Relationship to index case | Recurrence risk (%) |
---|---|
Sibling unilateral cleft lip | 2–3 |
Sibling unilateral cleft lip and palate | 4 |
Sibling bilateral cleft lip and palate | 5–6 |
Two affected siblings | 10 |
Affected sibling and parent | 10 |
Affected parent | 4 |
Micrognathia (small jaw)
Micrognathia is characterized by a small mandible and a receding chin. It has an incidence of 1 in 5,000 to 1 in 10,000 deliveries. There are a large number of syndromes and chromosomal abnormalities that can be associated with micrognathia.
Diagnosis
Micrognathia can be difficult to assess as it is largely subjective. It can only truly be assessed in the profile view. It is worth noting that it is very easy to create false micrognathia if an oblique profile view is obtained. Again, as in facial clefts, the use of 3D scanning may help to visualize the facial profile and may be used in counseling the parents on outcome.
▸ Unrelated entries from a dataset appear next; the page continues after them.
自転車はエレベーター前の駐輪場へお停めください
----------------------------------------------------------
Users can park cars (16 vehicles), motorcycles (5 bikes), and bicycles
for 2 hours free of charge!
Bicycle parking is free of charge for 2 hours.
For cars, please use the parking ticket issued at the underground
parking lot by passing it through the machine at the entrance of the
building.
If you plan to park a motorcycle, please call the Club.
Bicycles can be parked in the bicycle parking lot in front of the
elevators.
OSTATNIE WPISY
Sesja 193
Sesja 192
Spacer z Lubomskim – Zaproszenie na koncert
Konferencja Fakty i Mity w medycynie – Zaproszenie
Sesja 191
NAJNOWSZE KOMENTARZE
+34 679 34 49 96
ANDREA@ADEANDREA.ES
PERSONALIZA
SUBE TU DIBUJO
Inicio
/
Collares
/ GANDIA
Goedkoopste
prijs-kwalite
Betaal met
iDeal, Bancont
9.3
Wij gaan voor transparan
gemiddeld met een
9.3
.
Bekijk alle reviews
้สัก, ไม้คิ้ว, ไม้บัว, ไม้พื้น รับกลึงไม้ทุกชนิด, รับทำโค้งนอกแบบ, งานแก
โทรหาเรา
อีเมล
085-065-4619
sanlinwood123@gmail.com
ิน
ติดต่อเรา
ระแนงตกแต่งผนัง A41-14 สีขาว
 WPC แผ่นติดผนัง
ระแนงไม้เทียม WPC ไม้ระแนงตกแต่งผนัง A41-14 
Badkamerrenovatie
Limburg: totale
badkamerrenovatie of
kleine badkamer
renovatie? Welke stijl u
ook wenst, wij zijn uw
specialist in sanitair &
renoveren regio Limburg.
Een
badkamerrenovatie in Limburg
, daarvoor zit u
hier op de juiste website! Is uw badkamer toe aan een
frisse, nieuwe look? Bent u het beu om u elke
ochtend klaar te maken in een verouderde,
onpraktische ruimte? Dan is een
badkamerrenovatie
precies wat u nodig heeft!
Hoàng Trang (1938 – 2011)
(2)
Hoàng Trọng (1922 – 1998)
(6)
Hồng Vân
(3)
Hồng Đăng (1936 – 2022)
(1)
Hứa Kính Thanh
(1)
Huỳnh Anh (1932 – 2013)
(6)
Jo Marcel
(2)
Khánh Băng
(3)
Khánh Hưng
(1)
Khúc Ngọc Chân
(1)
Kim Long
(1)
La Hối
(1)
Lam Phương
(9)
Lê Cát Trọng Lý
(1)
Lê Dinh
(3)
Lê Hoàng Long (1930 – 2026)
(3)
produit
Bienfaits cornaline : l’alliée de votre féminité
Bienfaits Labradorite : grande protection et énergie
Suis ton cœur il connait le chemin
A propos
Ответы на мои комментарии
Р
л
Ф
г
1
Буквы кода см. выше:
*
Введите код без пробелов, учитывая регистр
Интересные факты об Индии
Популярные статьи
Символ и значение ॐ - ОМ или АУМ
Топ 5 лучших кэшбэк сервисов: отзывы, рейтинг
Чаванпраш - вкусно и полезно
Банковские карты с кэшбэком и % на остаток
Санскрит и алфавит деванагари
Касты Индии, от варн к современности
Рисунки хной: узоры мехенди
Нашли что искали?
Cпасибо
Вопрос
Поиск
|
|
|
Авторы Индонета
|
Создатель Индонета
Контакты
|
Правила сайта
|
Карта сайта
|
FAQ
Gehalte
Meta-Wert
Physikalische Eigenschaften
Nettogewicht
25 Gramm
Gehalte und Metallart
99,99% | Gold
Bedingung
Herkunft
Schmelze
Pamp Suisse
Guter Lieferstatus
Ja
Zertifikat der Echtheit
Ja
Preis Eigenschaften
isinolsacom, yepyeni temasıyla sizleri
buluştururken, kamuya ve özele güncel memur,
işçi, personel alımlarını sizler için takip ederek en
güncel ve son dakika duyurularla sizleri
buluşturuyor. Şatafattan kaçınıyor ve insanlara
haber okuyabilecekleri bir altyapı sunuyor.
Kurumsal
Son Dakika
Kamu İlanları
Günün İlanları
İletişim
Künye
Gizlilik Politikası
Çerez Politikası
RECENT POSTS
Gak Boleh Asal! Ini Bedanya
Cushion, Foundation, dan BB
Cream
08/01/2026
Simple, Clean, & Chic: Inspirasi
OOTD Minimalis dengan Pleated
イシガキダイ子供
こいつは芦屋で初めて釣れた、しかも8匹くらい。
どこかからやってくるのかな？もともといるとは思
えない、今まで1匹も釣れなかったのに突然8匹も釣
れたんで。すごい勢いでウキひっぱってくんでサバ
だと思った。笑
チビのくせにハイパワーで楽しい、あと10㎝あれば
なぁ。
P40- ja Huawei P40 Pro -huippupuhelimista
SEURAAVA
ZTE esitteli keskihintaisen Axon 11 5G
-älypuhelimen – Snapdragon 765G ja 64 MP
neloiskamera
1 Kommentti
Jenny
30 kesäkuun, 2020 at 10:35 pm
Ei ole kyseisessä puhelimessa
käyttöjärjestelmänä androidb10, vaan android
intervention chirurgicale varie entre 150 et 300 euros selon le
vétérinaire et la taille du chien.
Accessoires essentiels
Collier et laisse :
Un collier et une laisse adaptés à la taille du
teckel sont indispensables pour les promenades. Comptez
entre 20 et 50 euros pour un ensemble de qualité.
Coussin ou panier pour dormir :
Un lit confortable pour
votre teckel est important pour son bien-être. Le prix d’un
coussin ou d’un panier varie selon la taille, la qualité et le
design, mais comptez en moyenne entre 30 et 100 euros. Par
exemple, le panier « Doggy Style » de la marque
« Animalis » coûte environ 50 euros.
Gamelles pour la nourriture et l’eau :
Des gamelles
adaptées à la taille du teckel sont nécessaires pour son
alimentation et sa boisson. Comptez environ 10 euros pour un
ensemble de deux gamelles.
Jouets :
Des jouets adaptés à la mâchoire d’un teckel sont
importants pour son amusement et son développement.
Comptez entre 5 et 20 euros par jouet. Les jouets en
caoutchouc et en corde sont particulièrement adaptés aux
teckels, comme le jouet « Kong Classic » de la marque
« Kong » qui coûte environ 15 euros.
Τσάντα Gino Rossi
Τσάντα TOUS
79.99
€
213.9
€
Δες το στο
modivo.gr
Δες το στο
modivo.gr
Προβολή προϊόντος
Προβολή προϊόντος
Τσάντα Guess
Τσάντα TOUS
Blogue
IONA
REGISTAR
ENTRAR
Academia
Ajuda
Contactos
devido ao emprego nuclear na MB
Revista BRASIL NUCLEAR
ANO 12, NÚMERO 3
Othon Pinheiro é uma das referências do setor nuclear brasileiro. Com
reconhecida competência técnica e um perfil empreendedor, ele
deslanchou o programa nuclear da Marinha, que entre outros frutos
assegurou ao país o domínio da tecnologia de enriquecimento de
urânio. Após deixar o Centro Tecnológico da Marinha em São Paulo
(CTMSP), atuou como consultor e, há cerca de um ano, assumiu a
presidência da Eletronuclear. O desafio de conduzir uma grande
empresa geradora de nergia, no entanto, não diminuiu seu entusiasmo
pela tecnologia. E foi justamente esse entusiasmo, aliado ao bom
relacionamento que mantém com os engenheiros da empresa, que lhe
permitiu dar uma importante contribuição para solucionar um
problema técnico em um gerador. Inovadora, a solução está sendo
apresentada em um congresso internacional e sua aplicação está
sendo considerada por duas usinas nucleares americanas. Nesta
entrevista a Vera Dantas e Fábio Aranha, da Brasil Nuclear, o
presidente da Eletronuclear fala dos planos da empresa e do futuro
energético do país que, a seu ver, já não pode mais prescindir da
Micrognathia is associated with a wide range of chromosomal abnormalities, in particular, trisomies 18 and 13. In fact, about 60% will have some form of chromosomal issue. There are also a wide range of syndromic abnormalites associated with micrognathia, which include Treacher–Collins syndrome, an autosomal dominant condition with micrognathia and hearing loss, Pierre Robin syndrome, which has an associated cleft palate, Stickler syndrome, which is a collagen gene disorder, as well as a strong association with cardiac abnormalities due to its association with other syndromes, such as DiGeorge or 22q11 deletion syndrome[8].
Management
In cases of micrognathia, full karyotyping is essential due to the wide range of chromosomal associations. A careful secondary survey looking for other abnormalities should be performed, and a fetal echocardiogram is also important, with the aim to establish an underlying genetic problem or syndrome. If other abnormalities are detected, a geneticist should be involved to determine the underlying diagnosis.
The main antenatal issue is that of polyhydramnios, which may be severe due to the inability of the jaw to open and swallow fluid, causing preterm delivery, and may require amniodrainage. Further scanning should be performed at regular intervals throughout the pregnancy to detect polyhydramnios, as well as to search for other structural abnormalities that may become apparent later in pregnancy, and to diagnose fetal growth restriction due to the underlying chromosomal or syndromic issue[9].
When diagnosed prenatally, a discussion with neonatalogists and pediatric ear, nose and throat surgeons is essential. Delivery should occur at a center with the ability to provide expertise in dealing with difficult intubations and with the ability to perform emergency tracheostomy. It may be that the fetus needs to be delivered electively by cesarean section so that the appropriate pediatric team are available to deal with a difficult intubation.